**Data:**
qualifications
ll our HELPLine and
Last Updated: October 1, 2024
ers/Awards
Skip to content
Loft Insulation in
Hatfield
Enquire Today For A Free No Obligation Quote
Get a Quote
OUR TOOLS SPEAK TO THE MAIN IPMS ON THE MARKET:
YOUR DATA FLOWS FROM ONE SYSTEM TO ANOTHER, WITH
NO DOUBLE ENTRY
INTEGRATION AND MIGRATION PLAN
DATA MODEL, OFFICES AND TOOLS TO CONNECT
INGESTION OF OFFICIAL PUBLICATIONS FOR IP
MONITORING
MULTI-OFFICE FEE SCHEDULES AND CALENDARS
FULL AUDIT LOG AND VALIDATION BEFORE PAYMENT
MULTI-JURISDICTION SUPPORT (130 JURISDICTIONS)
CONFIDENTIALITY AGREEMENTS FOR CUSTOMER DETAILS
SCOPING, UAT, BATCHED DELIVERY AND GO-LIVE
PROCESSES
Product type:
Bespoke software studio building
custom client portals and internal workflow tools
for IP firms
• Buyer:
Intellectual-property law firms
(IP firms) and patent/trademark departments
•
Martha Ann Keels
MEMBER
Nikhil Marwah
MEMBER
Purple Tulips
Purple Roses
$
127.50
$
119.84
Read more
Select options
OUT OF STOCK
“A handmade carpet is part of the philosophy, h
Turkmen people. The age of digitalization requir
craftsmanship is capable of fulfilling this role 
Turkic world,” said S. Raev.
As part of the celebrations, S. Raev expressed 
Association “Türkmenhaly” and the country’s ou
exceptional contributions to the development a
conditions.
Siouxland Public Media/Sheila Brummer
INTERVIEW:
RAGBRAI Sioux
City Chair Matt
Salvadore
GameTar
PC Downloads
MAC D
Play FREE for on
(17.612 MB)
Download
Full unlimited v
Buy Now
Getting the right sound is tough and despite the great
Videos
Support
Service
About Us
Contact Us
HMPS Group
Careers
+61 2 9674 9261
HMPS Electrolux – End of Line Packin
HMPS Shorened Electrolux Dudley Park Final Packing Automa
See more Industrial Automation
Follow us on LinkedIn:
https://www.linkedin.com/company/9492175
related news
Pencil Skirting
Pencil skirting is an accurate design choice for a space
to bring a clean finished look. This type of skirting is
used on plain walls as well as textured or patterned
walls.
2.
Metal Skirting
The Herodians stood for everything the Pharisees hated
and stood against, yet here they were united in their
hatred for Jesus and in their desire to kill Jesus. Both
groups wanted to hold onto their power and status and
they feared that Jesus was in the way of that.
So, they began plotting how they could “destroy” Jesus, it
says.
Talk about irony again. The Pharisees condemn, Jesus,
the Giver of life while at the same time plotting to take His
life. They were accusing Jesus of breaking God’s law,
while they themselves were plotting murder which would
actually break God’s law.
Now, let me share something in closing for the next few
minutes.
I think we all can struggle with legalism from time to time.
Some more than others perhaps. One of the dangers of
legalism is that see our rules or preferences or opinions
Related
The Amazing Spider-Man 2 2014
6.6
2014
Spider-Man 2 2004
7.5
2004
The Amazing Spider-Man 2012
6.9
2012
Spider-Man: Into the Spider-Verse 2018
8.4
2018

**Exercise goal:** Output every entry shown above, exactly.

**Exercise output:**
qualifications
ll our HELPLine and
Last Updated: October 1, 2024
ers/Awards
Skip to content
Loft Insulation in
Hatfield
Enquire Today For A Free No Obligation Quote
Get a Quote
OUR TOOLS SPEAK TO THE MAIN IPMS ON THE MARKET:
YOUR DATA FLOWS FROM ONE SYSTEM TO ANOTHER, WITH
NO DOUBLE ENTRY
INTEGRATION AND MIGRATION PLAN
DATA MODEL, OFFICES AND TOOLS TO CONNECT
INGESTION OF OFFICIAL PUBLICATIONS FOR IP
MONITORING
MULTI-OFFICE FEE SCHEDULES AND CALENDARS
FULL AUDIT LOG AND VALIDATION BEFORE PAYMENT
MULTI-JURISDICTION SUPPORT (130 JURISDICTIONS)
CONFIDENTIALITY AGREEMENTS FOR CUSTOMER DETAILS
SCOPING, UAT, BATCHED DELIVERY AND GO-LIVE
PROCESSES
Product type:
Bespoke software studio building
custom client portals and internal workflow tools
for IP firms
• Buyer:
Intellectual-property law firms
(IP firms) and patent/trademark departments
•
Martha Ann Keels
MEMBER
Nikhil Marwah
MEMBER
Purple Tulips
Purple Roses
$
127.50
$
119.84
Read more
Select options
OUT OF STOCK
“A handmade carpet is part of the philosophy, h
Turkmen people. The age of digitalization requir
craftsmanship is capable of fulfilling this role 
Turkic world,” said S. Raev.
As part of the celebrations, S. Raev expressed 
Association “Türkmenhaly” and the country’s ou
exceptional contributions to the development a
conditions.
Siouxland Public Media/Sheila Brummer
INTERVIEW:
RAGBRAI Sioux
City Chair Matt
Salvadore
GameTar
PC Downloads
MAC D
Play FREE for on
(17.612 MB)
Download
Full unlimited v
Buy Now
Getting the right sound is tough and despite the great
Videos
Support
Service
About Us
Contact Us
HMPS Group
Careers
+61 2 9674 9261
HMPS Electrolux – End of Line Packin
HMPS Shorened Electrolux Dudley Park Final Packing Automa
See more Industrial Automation
Follow us on LinkedIn:
https://www.linkedin.com/company/9492175
related news
Pencil Skirting
Pencil skirting is an accurate design choice for a space
to bring a clean finished look. This type of skirting is
used on plain walls as well as textured or patterned
walls.
2.
Metal Skirting
The Herodians stood for everything the Pharisees hated
and stood against, yet here they were united in their
hatred for Jesus and in their desire to kill Jesus. Both
groups wanted to hold onto their power and status and
they feared that Jesus was in the way of that.
So, they began plotting how they could “destroy” Jesus, it
says.
Talk about irony again. The Pharisees condemn, Jesus,
the Giver of life while at the same time plotting to take His
life. They were accusing Jesus of breaking God’s law,
while they themselves were plotting murder which would
actually break God’s law.
Now, let me share something in closing for the next few
minutes.
I think we all can struggle with legalism from time to time.
Some more than others perhaps. One of the dangers of
legalism is that see our rules or preferences or opinions
Related
The Amazing Spider-Man 2 2014
6.6
2014
Spider-Man 2 2004
7.5
2004
The Amazing Spider-Man 2012
6.9
2012
Spider-Man: Into the Spider-Verse 2018
8.4
2018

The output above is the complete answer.